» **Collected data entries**

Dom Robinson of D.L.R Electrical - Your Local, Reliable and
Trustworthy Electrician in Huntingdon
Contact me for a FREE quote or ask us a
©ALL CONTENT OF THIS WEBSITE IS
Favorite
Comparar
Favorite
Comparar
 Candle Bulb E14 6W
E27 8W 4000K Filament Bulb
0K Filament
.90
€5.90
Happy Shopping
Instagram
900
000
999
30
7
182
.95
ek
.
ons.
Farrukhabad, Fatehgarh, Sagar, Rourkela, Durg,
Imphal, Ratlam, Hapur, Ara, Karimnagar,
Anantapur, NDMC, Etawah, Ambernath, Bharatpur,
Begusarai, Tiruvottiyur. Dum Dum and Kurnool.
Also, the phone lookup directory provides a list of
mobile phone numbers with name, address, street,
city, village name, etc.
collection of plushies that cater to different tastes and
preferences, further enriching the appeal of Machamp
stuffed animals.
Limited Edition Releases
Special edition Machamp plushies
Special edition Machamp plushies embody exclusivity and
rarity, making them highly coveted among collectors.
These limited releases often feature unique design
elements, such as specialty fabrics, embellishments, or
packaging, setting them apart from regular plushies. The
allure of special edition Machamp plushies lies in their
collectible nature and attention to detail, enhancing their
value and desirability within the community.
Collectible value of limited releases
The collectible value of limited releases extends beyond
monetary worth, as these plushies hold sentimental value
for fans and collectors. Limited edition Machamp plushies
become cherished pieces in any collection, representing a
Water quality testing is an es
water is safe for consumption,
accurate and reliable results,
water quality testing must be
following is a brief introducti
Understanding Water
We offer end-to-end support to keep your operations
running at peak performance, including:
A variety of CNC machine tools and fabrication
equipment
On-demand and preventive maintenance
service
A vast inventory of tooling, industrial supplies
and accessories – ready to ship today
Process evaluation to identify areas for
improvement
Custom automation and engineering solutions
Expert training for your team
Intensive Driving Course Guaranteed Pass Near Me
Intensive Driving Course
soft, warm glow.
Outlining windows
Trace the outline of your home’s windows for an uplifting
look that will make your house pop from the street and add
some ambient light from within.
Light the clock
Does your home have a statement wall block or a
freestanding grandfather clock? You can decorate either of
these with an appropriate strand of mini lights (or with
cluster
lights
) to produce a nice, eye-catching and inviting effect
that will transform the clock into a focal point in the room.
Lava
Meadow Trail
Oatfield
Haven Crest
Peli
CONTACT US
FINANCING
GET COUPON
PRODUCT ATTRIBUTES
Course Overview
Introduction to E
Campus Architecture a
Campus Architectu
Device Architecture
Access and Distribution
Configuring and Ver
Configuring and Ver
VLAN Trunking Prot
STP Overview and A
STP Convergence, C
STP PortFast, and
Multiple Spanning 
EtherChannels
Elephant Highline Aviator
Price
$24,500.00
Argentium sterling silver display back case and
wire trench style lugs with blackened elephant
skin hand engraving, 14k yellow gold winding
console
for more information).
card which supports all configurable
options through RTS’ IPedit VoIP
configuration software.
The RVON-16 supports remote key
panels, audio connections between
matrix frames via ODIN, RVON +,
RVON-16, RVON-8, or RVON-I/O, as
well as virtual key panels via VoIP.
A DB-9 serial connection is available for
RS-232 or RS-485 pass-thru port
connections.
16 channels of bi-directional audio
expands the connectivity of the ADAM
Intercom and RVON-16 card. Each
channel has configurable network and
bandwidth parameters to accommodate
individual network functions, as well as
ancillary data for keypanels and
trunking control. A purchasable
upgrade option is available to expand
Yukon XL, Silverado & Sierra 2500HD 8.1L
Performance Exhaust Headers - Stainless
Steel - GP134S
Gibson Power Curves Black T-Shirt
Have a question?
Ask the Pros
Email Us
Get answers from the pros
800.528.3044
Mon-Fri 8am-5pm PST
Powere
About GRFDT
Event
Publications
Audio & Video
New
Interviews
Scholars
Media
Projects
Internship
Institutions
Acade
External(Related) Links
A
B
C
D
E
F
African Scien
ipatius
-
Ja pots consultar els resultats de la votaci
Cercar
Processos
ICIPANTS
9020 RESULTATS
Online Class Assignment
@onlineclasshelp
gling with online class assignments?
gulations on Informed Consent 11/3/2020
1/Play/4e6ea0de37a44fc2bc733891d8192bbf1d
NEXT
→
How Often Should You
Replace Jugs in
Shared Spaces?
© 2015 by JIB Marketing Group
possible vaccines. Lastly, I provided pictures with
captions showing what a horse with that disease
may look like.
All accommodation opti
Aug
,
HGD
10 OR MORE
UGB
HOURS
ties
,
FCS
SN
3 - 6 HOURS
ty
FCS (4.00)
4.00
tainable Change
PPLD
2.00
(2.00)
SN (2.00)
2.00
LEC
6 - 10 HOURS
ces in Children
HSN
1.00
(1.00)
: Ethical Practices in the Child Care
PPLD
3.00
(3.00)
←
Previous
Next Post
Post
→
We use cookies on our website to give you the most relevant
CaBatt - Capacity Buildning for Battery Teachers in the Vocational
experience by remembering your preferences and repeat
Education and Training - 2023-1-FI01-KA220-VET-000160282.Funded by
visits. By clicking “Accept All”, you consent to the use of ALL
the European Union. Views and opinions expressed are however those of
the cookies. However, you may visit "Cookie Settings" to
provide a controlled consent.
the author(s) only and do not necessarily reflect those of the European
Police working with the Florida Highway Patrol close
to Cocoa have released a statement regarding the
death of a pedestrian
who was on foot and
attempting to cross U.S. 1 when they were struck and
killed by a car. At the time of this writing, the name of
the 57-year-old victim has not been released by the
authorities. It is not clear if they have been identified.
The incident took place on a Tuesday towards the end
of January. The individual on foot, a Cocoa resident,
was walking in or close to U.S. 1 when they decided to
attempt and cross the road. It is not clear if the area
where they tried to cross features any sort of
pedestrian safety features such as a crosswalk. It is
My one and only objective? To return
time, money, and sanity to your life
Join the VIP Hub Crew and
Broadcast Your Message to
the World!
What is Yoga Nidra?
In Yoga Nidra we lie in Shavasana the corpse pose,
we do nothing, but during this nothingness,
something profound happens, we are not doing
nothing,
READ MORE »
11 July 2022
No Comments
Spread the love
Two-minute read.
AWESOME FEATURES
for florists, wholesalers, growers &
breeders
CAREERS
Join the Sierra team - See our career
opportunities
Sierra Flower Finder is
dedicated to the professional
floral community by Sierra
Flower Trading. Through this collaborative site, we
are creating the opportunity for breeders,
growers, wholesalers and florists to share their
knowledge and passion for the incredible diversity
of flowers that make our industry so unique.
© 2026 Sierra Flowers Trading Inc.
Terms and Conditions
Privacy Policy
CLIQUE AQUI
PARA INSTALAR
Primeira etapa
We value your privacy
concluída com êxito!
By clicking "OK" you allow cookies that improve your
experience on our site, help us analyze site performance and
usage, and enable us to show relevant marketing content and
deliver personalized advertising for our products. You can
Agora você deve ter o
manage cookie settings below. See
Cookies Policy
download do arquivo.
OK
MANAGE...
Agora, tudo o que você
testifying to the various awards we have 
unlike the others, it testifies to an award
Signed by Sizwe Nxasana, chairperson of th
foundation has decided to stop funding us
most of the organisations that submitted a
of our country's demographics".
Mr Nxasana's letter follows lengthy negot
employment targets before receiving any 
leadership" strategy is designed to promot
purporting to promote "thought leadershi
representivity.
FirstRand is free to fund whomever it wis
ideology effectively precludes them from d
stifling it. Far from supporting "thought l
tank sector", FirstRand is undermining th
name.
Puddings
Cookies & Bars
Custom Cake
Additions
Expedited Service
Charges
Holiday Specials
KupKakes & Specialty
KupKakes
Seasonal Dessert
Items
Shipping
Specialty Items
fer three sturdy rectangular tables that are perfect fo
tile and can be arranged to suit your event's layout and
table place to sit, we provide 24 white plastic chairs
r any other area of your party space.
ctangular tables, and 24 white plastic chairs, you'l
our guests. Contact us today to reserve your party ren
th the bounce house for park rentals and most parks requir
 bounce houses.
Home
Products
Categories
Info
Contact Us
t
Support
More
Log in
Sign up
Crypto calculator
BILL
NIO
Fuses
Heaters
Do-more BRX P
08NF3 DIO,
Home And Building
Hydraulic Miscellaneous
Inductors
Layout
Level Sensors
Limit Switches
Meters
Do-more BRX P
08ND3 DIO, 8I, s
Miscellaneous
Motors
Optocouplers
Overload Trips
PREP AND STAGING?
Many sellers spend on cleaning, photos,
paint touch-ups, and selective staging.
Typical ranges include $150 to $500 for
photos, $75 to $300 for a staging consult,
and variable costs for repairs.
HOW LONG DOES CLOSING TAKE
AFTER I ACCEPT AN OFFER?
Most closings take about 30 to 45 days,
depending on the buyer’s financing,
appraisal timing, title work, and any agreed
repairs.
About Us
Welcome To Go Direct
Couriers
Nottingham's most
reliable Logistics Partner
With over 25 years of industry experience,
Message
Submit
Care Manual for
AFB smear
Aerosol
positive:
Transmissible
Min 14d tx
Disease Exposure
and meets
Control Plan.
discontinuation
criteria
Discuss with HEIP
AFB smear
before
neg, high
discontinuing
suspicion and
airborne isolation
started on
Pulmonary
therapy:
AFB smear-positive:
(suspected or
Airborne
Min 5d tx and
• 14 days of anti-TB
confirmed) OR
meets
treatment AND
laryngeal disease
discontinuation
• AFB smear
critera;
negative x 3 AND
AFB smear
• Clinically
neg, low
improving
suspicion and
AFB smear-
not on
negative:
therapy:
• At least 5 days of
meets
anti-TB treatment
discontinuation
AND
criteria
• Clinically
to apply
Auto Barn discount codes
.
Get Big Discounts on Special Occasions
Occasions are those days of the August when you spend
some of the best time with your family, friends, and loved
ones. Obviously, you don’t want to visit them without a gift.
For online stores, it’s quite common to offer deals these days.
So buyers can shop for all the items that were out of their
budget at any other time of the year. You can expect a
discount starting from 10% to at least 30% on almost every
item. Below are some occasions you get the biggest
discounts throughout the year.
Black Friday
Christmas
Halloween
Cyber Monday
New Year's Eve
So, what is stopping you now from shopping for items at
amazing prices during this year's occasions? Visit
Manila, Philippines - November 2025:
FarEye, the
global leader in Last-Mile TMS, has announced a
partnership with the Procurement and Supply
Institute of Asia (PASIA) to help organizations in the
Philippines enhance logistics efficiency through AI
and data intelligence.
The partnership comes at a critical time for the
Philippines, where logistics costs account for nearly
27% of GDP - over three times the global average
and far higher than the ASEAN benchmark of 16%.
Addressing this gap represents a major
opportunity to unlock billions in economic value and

» **DIRECTIVE**
Starting at the line that has "pedestrian safety features" and ending at the line that has "we do nothing, but", please write out the lines above exactly, leaving out all others.

» **RESPONSE AREA**
pedestrian safety features such as a crosswalk. It is
My one and only objective? To return
time, money, and sanity to your life
Join the VIP Hub Crew and
Broadcast Your Message to
the World!
What is Yoga Nidra?
In Yoga Nidra we lie in Shavasana the corpse pose,
we do nothing, but during this nothingness,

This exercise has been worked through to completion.